Thursday, October 23, 2003

They wouldn't know an individual if they saw one 

Discriminations is carrying a story on how colleges and universities are finding it difficult to manage the requirements of the Michigan decisions. We recall from almost four months ago this article by Peter Kirsanow, and now it appears to be coming true. From today's Chronicle of Higher Education (subscribers only):
Among the college officials on hand here and at similar gatherings held around the nation since June, the chief fear was that the Supreme Court may have opened the door to new legal assaults on race-exclusive scholarship and financial-aid programs, by holding that colleges must treat students as individuals, rather than as members of particular racial groups.
It's no longer clear if employment decisions can be decided by race, nor if one can have separated dorms. The very phrase "affirmative action" is being discouraged, says Arthur Coleman, a former Clinton official in the education department.
[He] urged those present to not even use the term "affirmative action," which typically has referred to efforts to remedy past racial discrimination, and, he said, would be "a red flag" for potential legal challenges if used in admissions policies....
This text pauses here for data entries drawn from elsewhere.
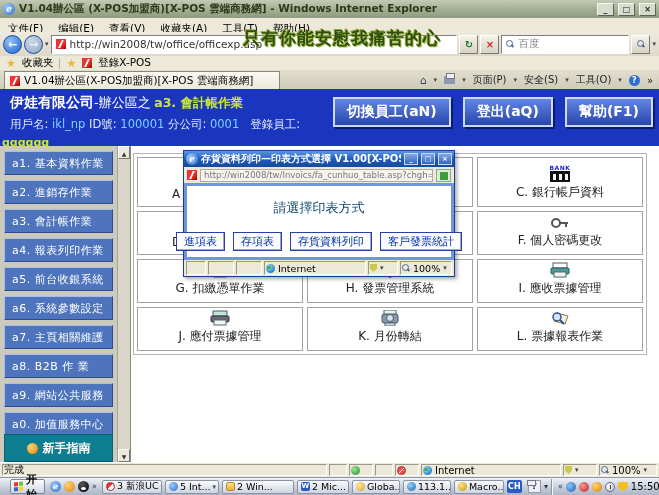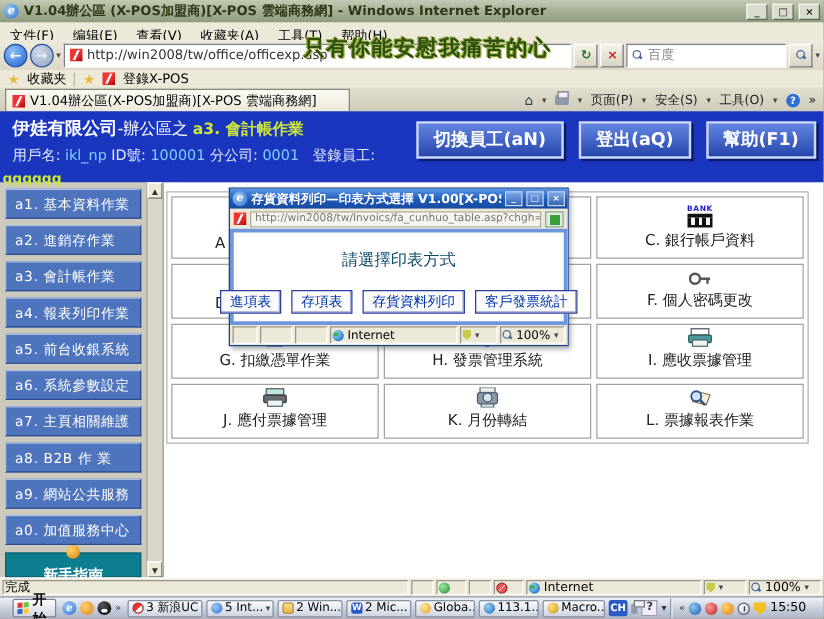--- a/index.html
+++ b/index.html
@@ -97,9 +97,9 @@
     border:1px solid; border-color:#a9bde6 #2d4b8d #2d4b8d #a9bde6;
     color:#fff; font-size:11px; display:flex; align-items:center; padding-left:7px;
     letter-spacing:.5px; white-space:nowrap; overflow:hidden; }
-  .guide-banner { position:absolute; left:4px; right:17px; bottom:0; height:20px; background:#0d7e90;
+  .guide-banner { position:absolute; left:4px; right:17px; bottom:0; height:28px; background:#0d7e90;
     border:1px solid #0a5f6e; color:#fff; font-weight:bold; font-size:12px;
-    display:flex; align-items:center; justify-content:center; gap:5px;flex-direction:column; }
+    display:flex; align-items:center; justify-content:center; gap:5px; }
   .guide-ic { width:11px; height:11px; border-radius:50%; background:radial-gradient(circle at 35% 35%,#ffd76a,#e07b10); flex:none; }
   .side-scroll { position:absolute; right:0; top:0; bottom:0; width:13px; background:#dad6ca; border-left:1px solid #a9a593; }
   .scroll-arrow { position:absolute; left:0; width:12px; height:13px; background:#ece9d8; text-align:center;

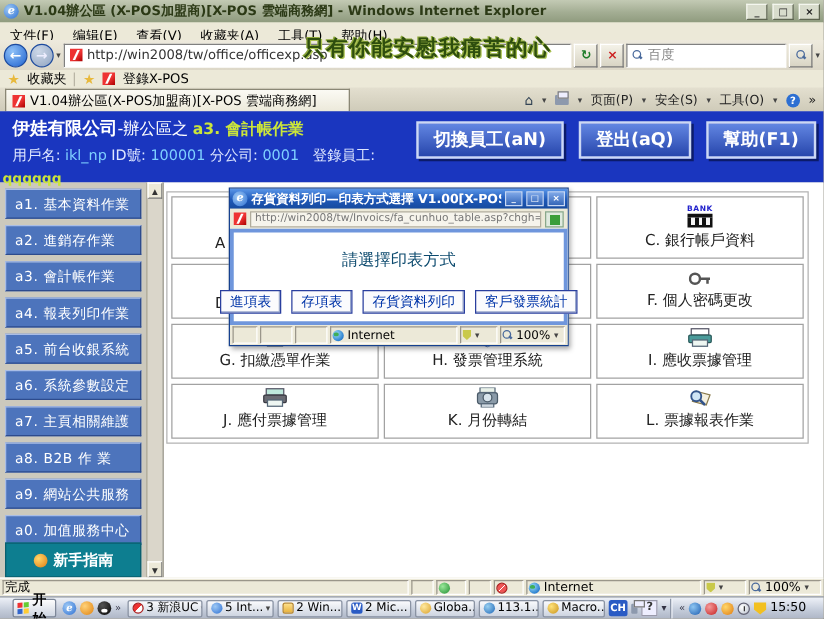--- a/index.html
+++ b/index.html
@@ -504,7 +504,7 @@
       <span>5 Int...</span>
       <span class="drop">▾</span>
     </div>
-    <div class="tk-btn" style="width:52px">
+    <div class="tk-btn" style="width:72px">
       <span class="tk-ic ti-folder"></span>
       <span>2 Win...</span>
 

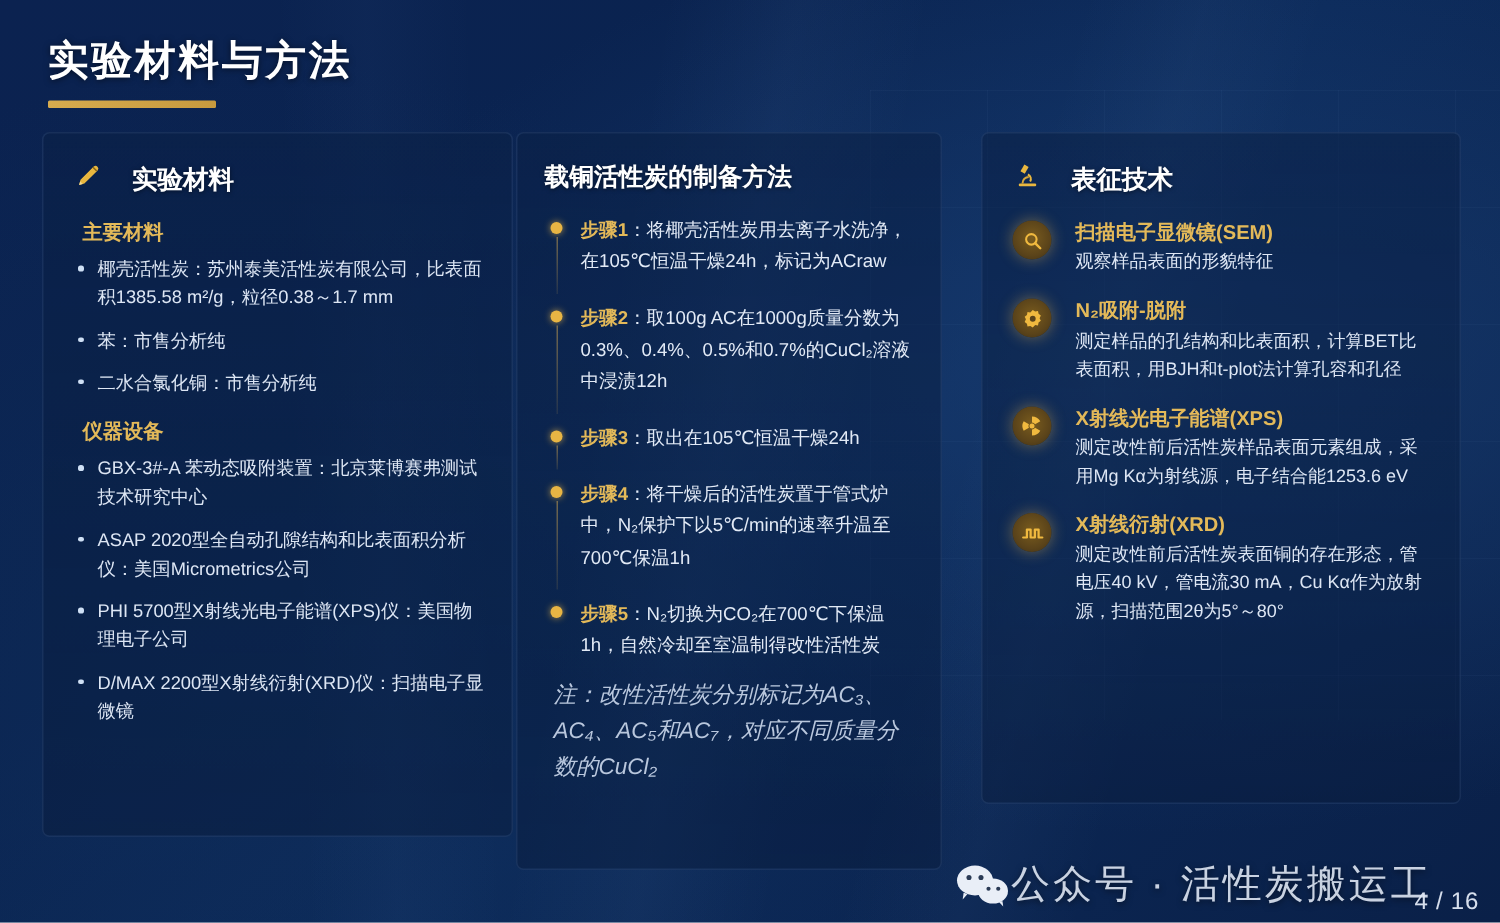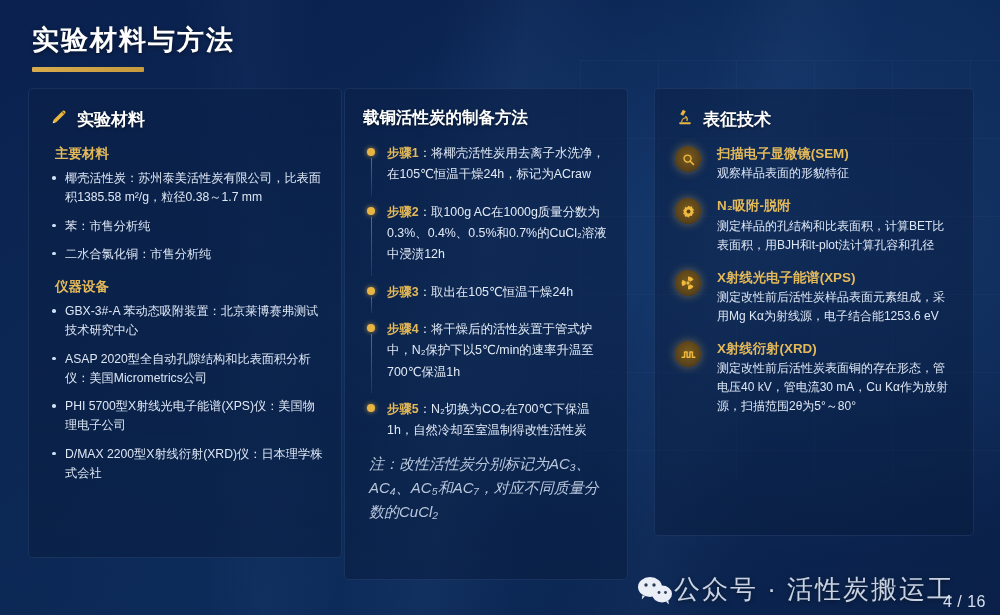--- a/index.html
+++ b/index.html
@@ -60,7 +60,7 @@
   #panel-characterization { left: 654px; top: 88px; width: 320px; height: 448px; }
 
   .panel-head {
-    display: flex; align-items: center; gap: 8px;
+    display: flex; align-items: center; gap: 19px;
     padding: 18px 0 0 20px;
   }
   .panel-head-title {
"You are not in the position of being social-justice police," Mr. Coleman warned. "We are not fundamentally talking about affirmative action when we talk about diversity in higher education. Let's get that concept embedded in how we think about these issues."
This is going to break the hearts of our gang here. They are still holding out hope for attaining "critical mass" which, as a commenter on Discriminations suggests, should be followed according to the laws of physics.